DIRECTIONS FOR THIS TASK -> Find "focal_mm: 76" below and begin at its line; stop after the line with "vfov_deg: 54.9". Output those lines exactly, without pictures.

SOURCE INFORMATION ->
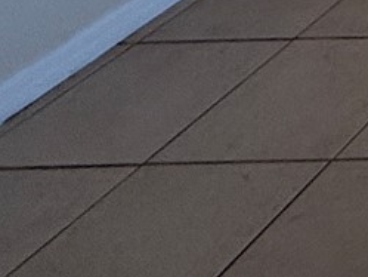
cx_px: 1086
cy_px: -590
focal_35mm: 90
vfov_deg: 10.5
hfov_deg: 11.7
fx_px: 957
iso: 160
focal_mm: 2.22
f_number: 2.2
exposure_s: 1/120
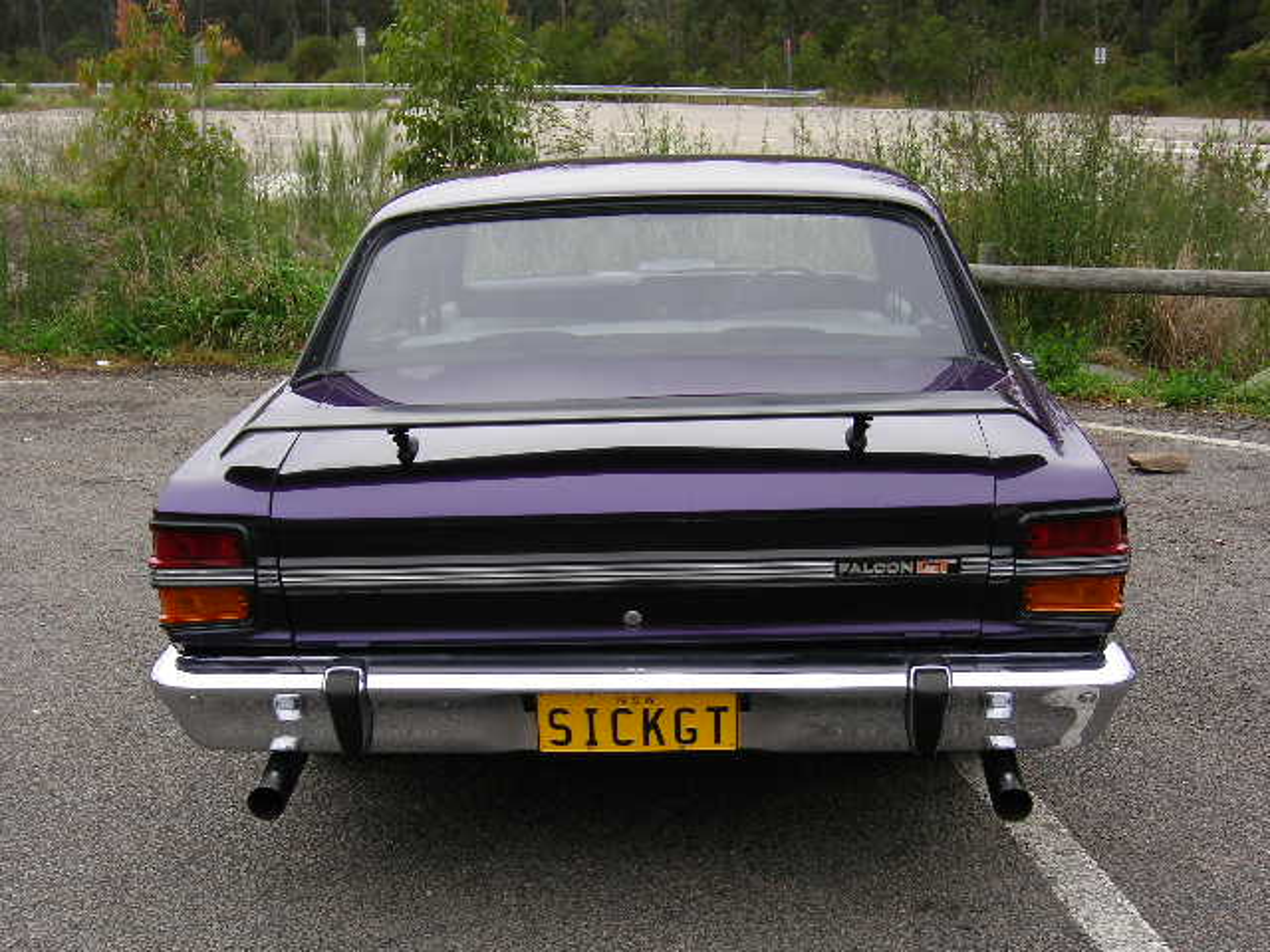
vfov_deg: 31.5
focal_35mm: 46
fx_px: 1688
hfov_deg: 41.2
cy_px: 476
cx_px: 635
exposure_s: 1/125
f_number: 3.2
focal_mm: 76
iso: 64
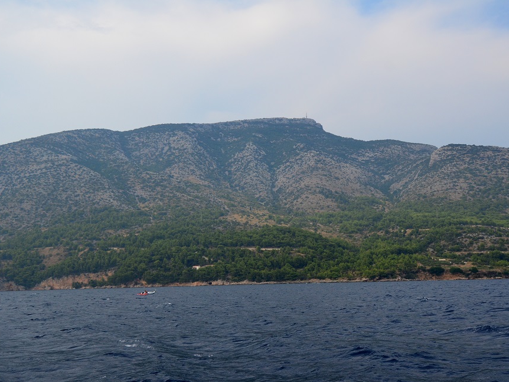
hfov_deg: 46.8
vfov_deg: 36.0
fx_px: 588
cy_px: 195
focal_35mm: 40
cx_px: 258
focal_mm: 24
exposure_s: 1/1600
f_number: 5.6
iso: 400
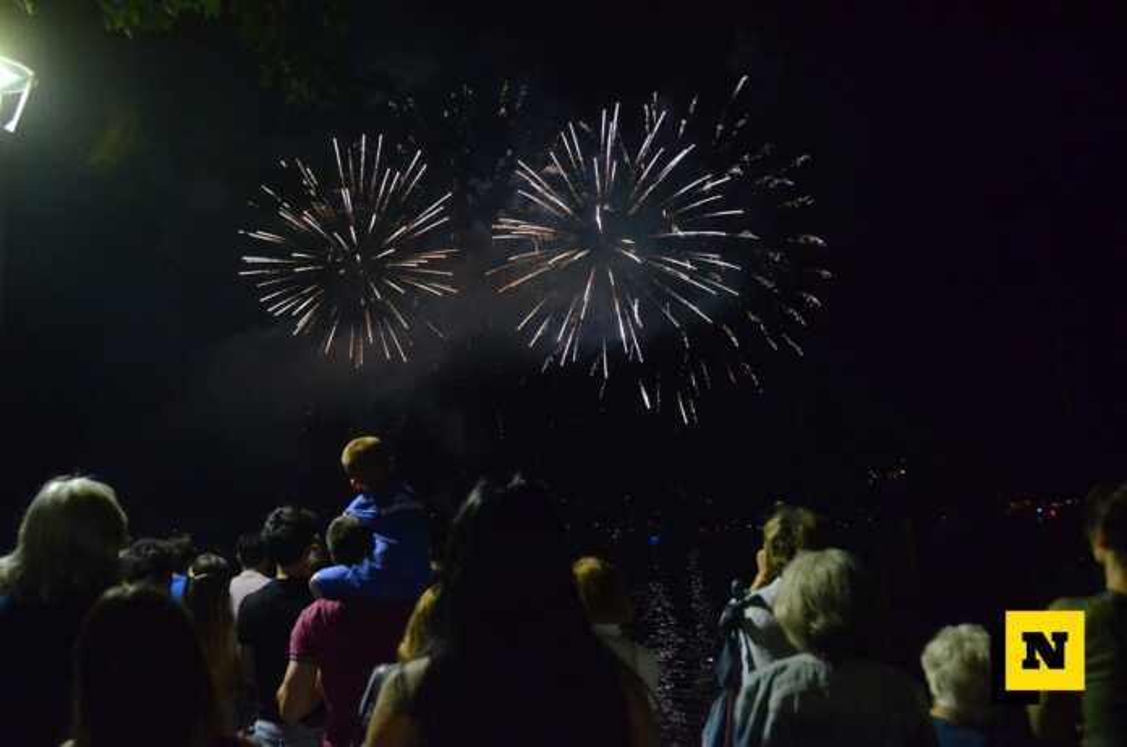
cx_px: 564
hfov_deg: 62.0
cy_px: 374
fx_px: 937
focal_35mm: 30
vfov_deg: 43.4
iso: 5000
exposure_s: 1/160
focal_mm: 20
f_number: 3.5
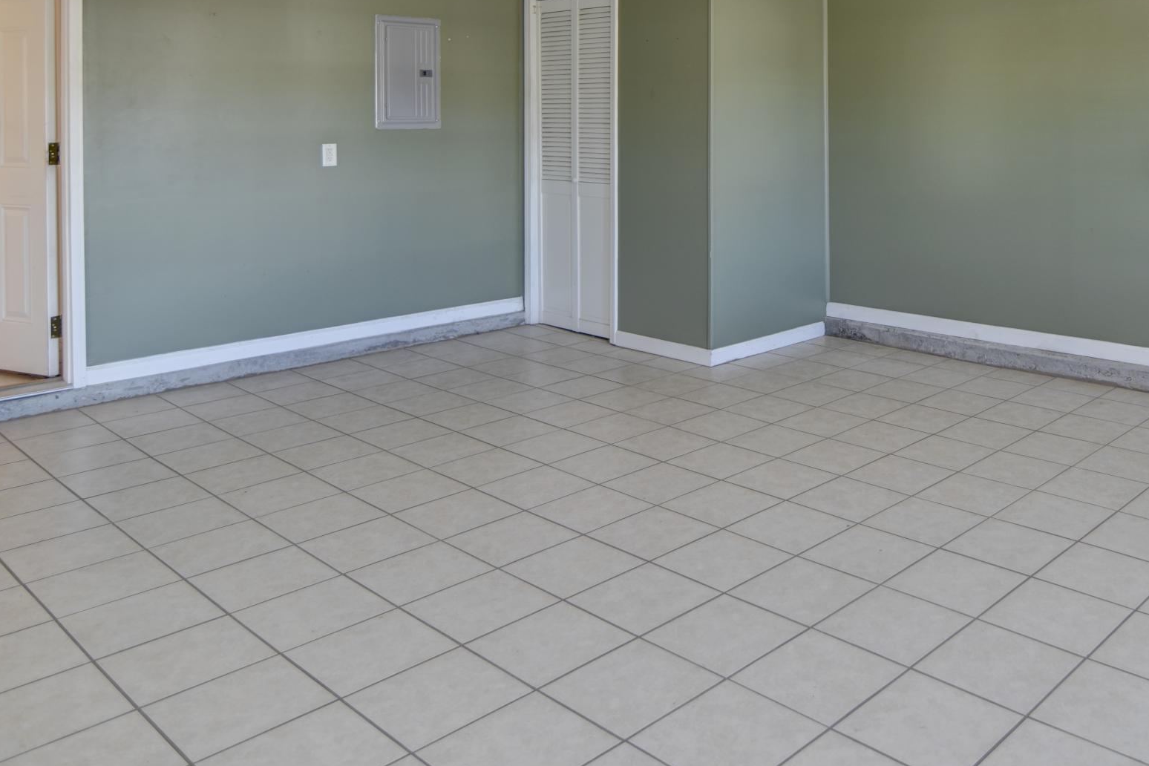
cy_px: 115
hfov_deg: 57.8
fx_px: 989
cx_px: 836
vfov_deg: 40.0
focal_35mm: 31
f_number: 2.8
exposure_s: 1/15
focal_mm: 16
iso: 125
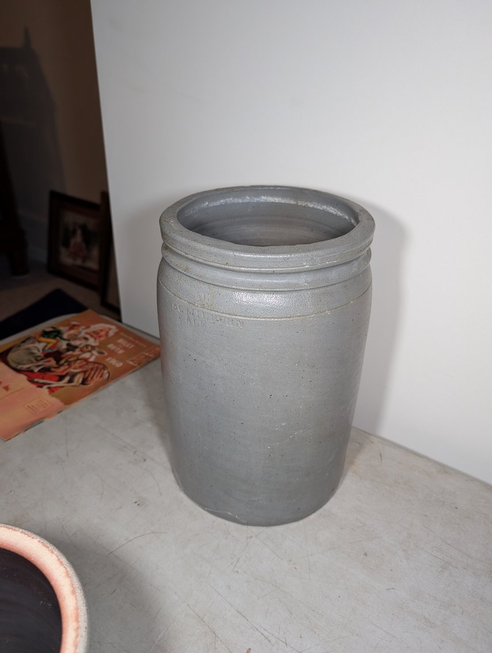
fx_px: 454
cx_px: 246
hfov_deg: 57.0
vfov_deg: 71.5
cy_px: 326
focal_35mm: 24
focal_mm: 6.9
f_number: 1.68
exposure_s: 1/114
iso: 248
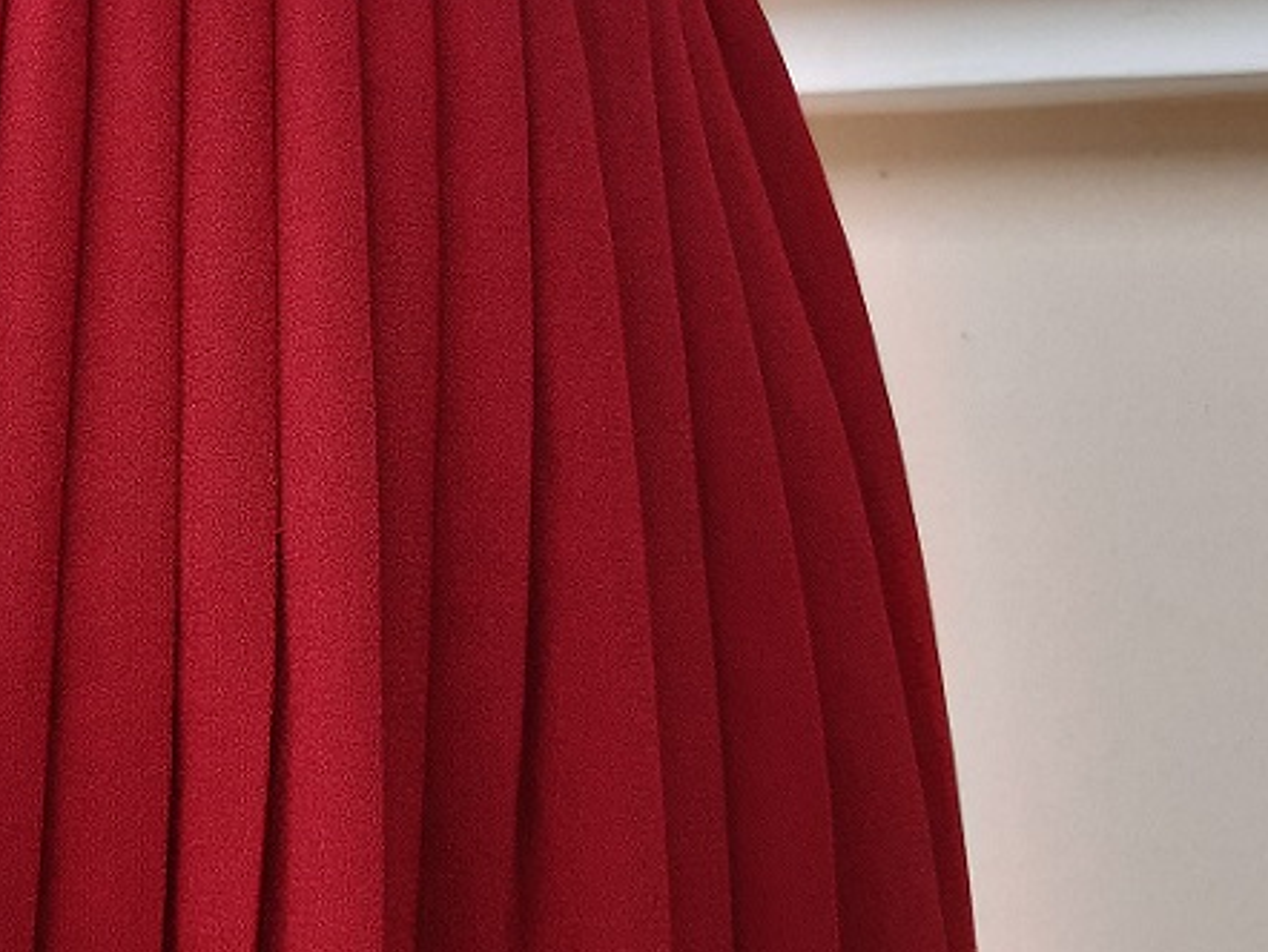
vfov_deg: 23.8
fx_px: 2236
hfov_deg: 30.3
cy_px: 249
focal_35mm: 61
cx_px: 128
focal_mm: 3.92
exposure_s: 1/473
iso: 40
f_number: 1.7
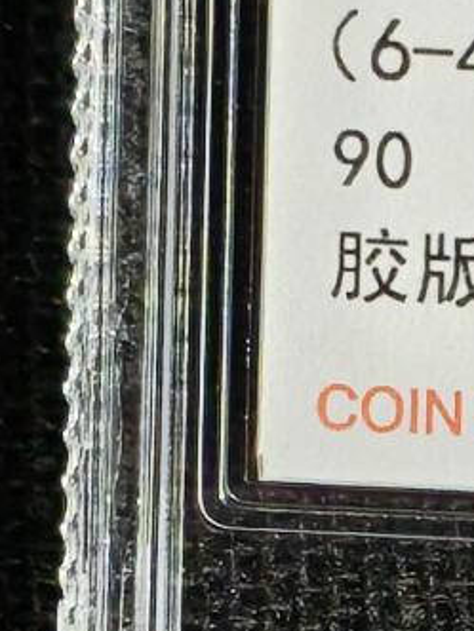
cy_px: 1214
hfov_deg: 2.9
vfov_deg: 3.9
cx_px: 965
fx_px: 9202
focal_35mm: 504
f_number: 1.5
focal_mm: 4.94
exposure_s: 1/280
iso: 50
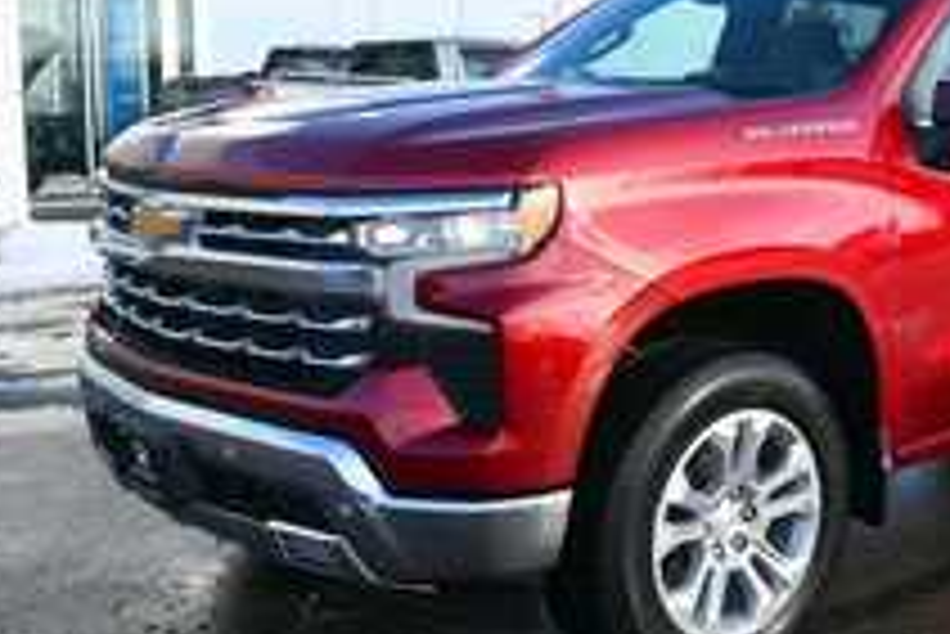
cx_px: 792
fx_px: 1400
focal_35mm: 53
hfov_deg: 35.9
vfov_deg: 25.5
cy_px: 259
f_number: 8
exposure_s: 1/250
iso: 200
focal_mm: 19
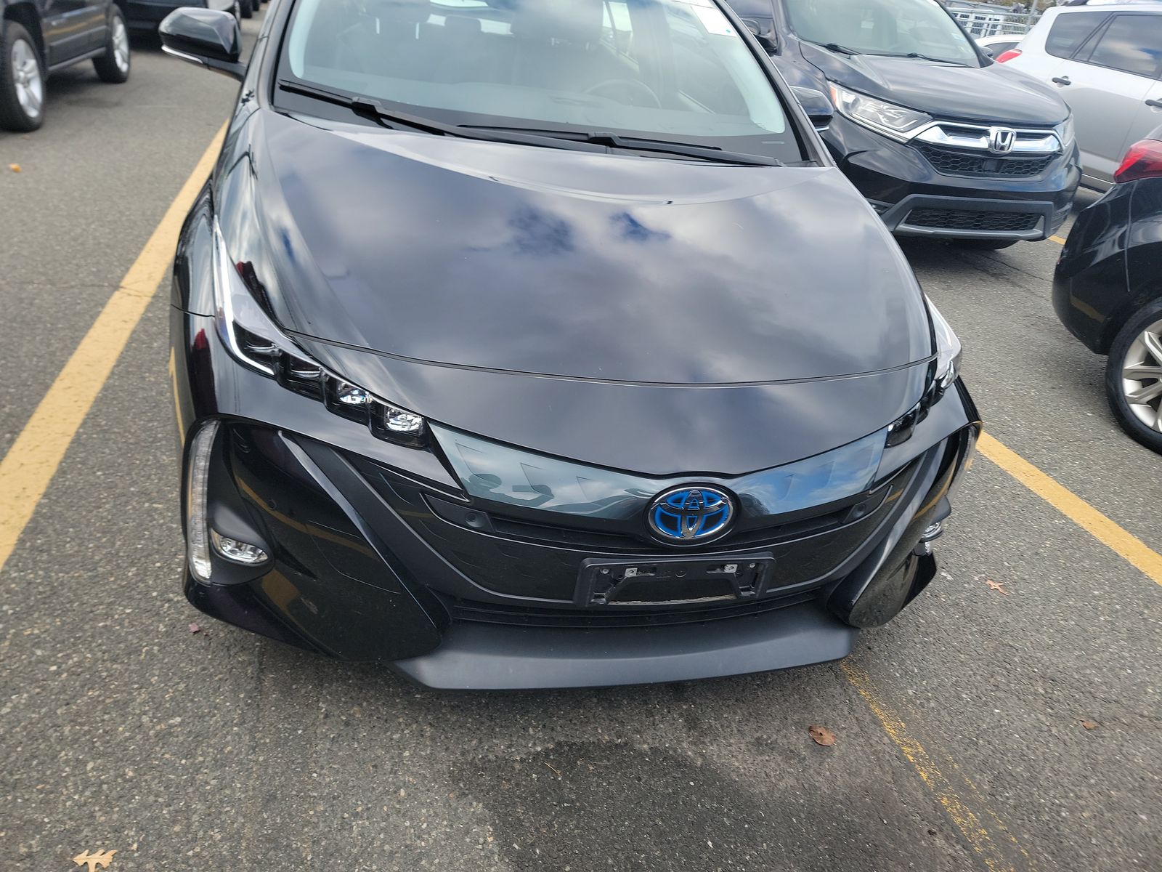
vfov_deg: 56.8
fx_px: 806
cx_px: 581
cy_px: 436
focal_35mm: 24
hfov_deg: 71.6
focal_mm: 6.7
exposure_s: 1/155
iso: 50
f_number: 1.8
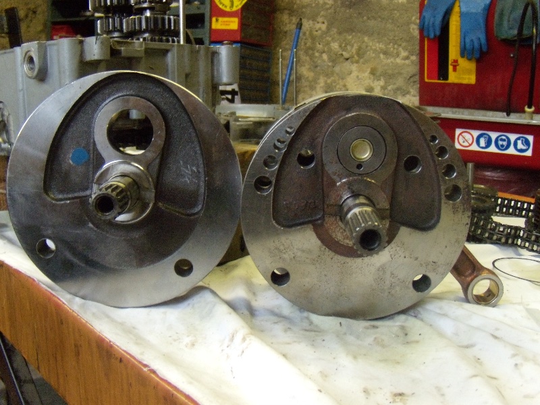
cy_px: 202
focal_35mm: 36
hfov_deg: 51.4
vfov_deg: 39.7
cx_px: 270
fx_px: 562
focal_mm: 6.4
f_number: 3.6
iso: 400
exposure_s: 1/40
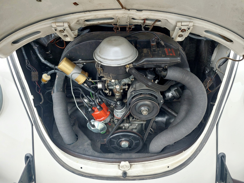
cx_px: 122
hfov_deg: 69.4
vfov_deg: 54.9
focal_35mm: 25
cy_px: 92
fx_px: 176
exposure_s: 1/100
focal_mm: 5.23
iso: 50
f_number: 1.8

RESPONSE TO THE EXERCISE ->
focal_mm: 76
iso: 64
hfov_deg: 46.8
vfov_deg: 36.0
fx_px: 588
cy_px: 195
focal_35mm: 40
cx_px: 258
focal_mm: 24
exposure_s: 1/1600
f_number: 5.6
iso: 400
cx_px: 564
hfov_deg: 62.0
cy_px: 374
fx_px: 937
focal_35mm: 30
vfov_deg: 43.4
iso: 5000
exposure_s: 1/160
focal_mm: 20
f_number: 3.5
cy_px: 115
hfov_deg: 57.8
fx_px: 989
cx_px: 836
vfov_deg: 40.0
focal_35mm: 31
f_number: 2.8
exposure_s: 1/15
focal_mm: 16
iso: 125
fx_px: 454
cx_px: 246
hfov_deg: 57.0
vfov_deg: 71.5
cy_px: 326
focal_35mm: 24
focal_mm: 6.9
f_number: 1.68
exposure_s: 1/114
iso: 248
vfov_deg: 23.8
fx_px: 2236
hfov_deg: 30.3
cy_px: 249
focal_35mm: 61
cx_px: 128
focal_mm: 3.92
exposure_s: 1/473
iso: 40
f_number: 1.7
cy_px: 1214
hfov_deg: 2.9
vfov_deg: 3.9
cx_px: 965
fx_px: 9202
focal_35mm: 504
f_number: 1.5
focal_mm: 4.94
exposure_s: 1/280
iso: 50
cx_px: 792
fx_px: 1400
focal_35mm: 53
hfov_deg: 35.9
vfov_deg: 25.5
cy_px: 259
f_number: 8
exposure_s: 1/250
iso: 200
focal_mm: 19
vfov_deg: 56.8
fx_px: 806
cx_px: 581
cy_px: 436
focal_35mm: 24
hfov_deg: 71.6
focal_mm: 6.7
exposure_s: 1/155
iso: 50
f_number: 1.8
cy_px: 202
focal_35mm: 36
hfov_deg: 51.4
vfov_deg: 39.7
cx_px: 270
fx_px: 562
focal_mm: 6.4
f_number: 3.6
iso: 400
exposure_s: 1/40
cx_px: 122
hfov_deg: 69.4
vfov_deg: 54.9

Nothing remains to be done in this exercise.